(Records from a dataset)
__________________________________________________

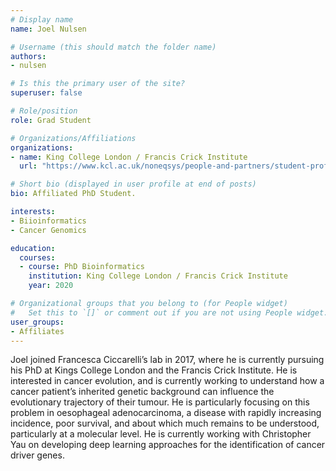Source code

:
 ```yaml
---
# Display name
name: Joel Nulsen

# Username (this should match the folder name)
authors:
- nulsen

# Is this the primary user of the site?
superuser: false

# Role/position
role: Grad Student

# Organizations/Affiliations
organizations:
- name: King College London / Francis Crick Institute
  url: "https://www.kcl.ac.uk/noneqsys/people-and-partners/student-profiles/joel-nulsen"

# Short bio (displayed in user profile at end of posts)
bio: Affiliated PhD Student.

interests:
- Biioinformatics
- Cancer Genomics

education:
  courses:
  - course: PhD Bioinformatics
    institution: King College London / Francis Crick Institute
    year: 2020

# Organizational groups that you belong to (for People widget)
#   Set this to `[]` or comment out if you are not using People widget.
user_groups:
- Affiliates
---
```


Joel joined Francesca Ciccarelli’s lab in 2017, where he is currently pursuing his PhD at Kings College London and the Francis Crick Institute. He is interested in cancer evolution, and is currently working to understand how a cancer patient’s inherited genetic background can influence the evolutionary trajectory of their tumour. He is particularly focusing on this problem in oesophageal adenocarcinoma, a disease with rapidly increasing incidence, poor survival, and about which much remains to be understood, particularly at a molecular level.
He is currently working with Christopher Yau on developing deep learning approaches for the identification of cancer driver genes.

__________________________________________________

* TASK OBJECTIVE *
The data is to be printed again exactly, but without its pictures.

* OUTPUT *
Source code

:
 ```yaml
---
# Display name
name: Joel Nulsen

# Username (this should match the folder name)
authors:
- nulsen

# Is this the primary user of the site?
superuser: false

# Role/position
role: Grad Student

# Organizations/Affiliations
organizations:
- name: King College London / Francis Crick Institute
  url: "https://www.kcl.ac.uk/noneqsys/people-and-partners/student-profiles/joel-nulsen"

# Short bio (displayed in user profile at end of posts)
bio: Affiliated PhD Student.

interests:
- Biioinformatics
- Cancer Genomics

education:
  courses:
  - course: PhD Bioinformatics
    institution: King College London / Francis Crick Institute
    year: 2020

# Organizational groups that you belong to (for People widget)
#   Set this to `[]` or comment out if you are not using People widget.
user_groups:
- Affiliates
---
```


Joel joined Francesca Ciccarelli’s lab in 2017, where he is currently pursuing his PhD at Kings College London and the Francis Crick Institute. He is interested in cancer evolution, and is currently working to understand how a cancer patient’s inherited genetic background can influence the evolutionary trajectory of their tumour. He is particularly focusing on this problem in oesophageal adenocarcinoma, a disease with rapidly increasing incidence, poor survival, and about which much remains to be understood, particularly at a molecular level.
He is currently working with Christopher Yau on developing deep learning approaches for the identification of cancer driver genes.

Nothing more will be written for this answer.